Dataset excerpts START

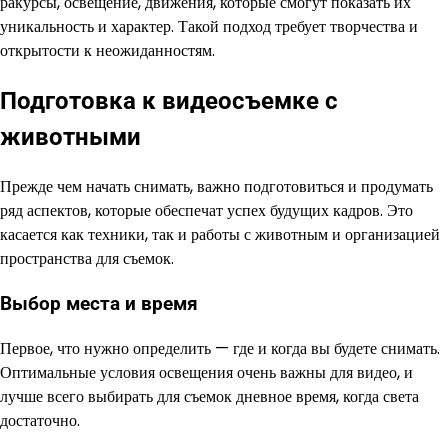
ракурсы, освещение, движения, которые смогут показать их
уникальность и характер. Такой подход требует творчества и
открытости к неожиданностям.
Подготовка к видеосъемке с
животными
Прежде чем начать снимать, важно подготовиться и продумать
ряд аспектов, которые обеспечат успех будущих кадров. Это
касается как техники, так и работы с животным и организацией
пространства для съемок.
Выбор места и время
Первое, что нужно определить — где и когда вы будете снимать.
Оптимальные условия освещения очень важны для видео, и
лучше всего выбирать для съемок дневное время, когда света
достаточно.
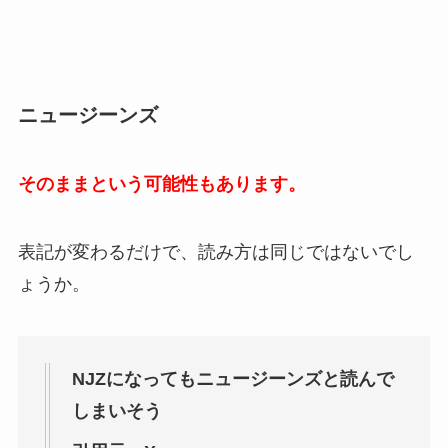
ニュージーンズ
そのままという可能性もあります。
表記が変わるだけで、読み方は同じではないでし
ょうか。
NJZになってもニュージーンズと読んで
しまいそう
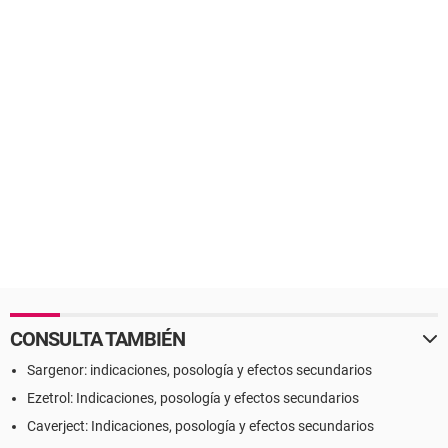
CONSULTA TAMBIÉN
Sargenor: indicaciones, posología y efectos secundarios
Ezetrol: Indicaciones, posología y efectos secundarios
Caverject: Indicaciones, posología y efectos secundarios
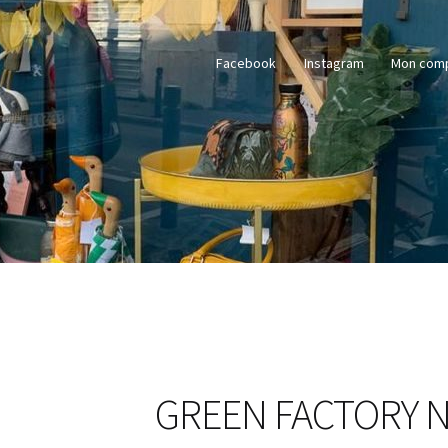
Facebook
Instagram
Mon com
GREEN FACTORY N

Dataset excerpts END

*Your instructions*.
Pick out every line of the material that contains the word "когда", matching case exactly, and copy each one.

*Exercise output*.
Первое, что нужно определить — где и когда вы будете снимать.
лучше всего выбирать для съемок дневное время, когда света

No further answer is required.